▸ TASK BRIEF:
Can you rewrite all of the entries below, replacing "Archives" with "Back Issues" wherever it occurs and changing nothing else?

##########

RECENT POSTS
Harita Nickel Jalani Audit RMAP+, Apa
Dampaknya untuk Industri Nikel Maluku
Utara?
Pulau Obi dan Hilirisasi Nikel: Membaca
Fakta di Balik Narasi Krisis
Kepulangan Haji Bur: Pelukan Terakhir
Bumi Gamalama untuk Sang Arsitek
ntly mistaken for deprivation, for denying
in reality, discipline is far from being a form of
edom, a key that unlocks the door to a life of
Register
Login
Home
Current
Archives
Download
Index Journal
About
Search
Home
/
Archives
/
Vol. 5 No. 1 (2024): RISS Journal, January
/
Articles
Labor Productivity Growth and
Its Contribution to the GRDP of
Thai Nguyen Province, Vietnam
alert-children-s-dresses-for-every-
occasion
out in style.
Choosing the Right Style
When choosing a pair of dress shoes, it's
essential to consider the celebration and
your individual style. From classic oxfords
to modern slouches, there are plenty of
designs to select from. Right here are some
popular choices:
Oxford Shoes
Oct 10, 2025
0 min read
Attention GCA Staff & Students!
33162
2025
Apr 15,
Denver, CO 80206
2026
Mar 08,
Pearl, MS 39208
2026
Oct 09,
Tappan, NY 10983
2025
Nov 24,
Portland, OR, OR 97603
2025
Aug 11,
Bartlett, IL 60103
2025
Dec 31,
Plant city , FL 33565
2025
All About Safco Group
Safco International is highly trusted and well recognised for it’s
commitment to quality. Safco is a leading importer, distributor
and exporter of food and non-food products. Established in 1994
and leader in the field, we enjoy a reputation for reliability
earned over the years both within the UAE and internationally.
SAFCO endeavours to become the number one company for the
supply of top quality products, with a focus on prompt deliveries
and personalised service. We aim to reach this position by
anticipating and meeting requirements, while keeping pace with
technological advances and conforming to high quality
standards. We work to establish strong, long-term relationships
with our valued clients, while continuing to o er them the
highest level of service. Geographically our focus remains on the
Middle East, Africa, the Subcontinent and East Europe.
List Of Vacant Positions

##########

▸ ANSWER TO THIS EXERCISE:
RECENT POSTS
Harita Nickel Jalani Audit RMAP+, Apa
Dampaknya untuk Industri Nikel Maluku
Utara?
Pulau Obi dan Hilirisasi Nikel: Membaca
Fakta di Balik Narasi Krisis
Kepulangan Haji Bur: Pelukan Terakhir
Bumi Gamalama untuk Sang Arsitek
ntly mistaken for deprivation, for denying
in reality, discipline is far from being a form of
edom, a key that unlocks the door to a life of
Register
Login
Home
Current
Back Issues
Download
Index Journal
About
Search
Home
/
Back Issues
/
Vol. 5 No. 1 (2024): RISS Journal, January
/
Articles
Labor Productivity Growth and
Its Contribution to the GRDP of
Thai Nguyen Province, Vietnam
alert-children-s-dresses-for-every-
occasion
out in style.
Choosing the Right Style
When choosing a pair of dress shoes, it's
essential to consider the celebration and
your individual style. From classic oxfords
to modern slouches, there are plenty of
designs to select from. Right here are some
popular choices:
Oxford Shoes
Oct 10, 2025
0 min read
Attention GCA Staff & Students!
33162
2025
Apr 15,
Denver, CO 80206
2026
Mar 08,
Pearl, MS 39208
2026
Oct 09,
Tappan, NY 10983
2025
Nov 24,
Portland, OR, OR 97603
2025
Aug 11,
Bartlett, IL 60103
2025
Dec 31,
Plant city , FL 33565
2025
All About Safco Group
Safco International is highly trusted and well recognised for it’s
commitment to quality. Safco is a leading importer, distributor
and exporter of food and non-food products. Established in 1994
and leader in the field, we enjoy a reputation for reliability
earned over the years both within the UAE and internationally.
SAFCO endeavours to become the number one company for the
supply of top quality products, with a focus on prompt deliveries
and personalised service. We aim to reach this position by
anticipating and meeting requirements, while keeping pace with
technological advances and conforming to high quality
standards. We work to establish strong, long-term relationships
with our valued clients, while continuing to o er them the
highest level of service. Geographically our focus remains on the
Middle East, Africa, the Subcontinent and East Europe.
List Of Vacant Positions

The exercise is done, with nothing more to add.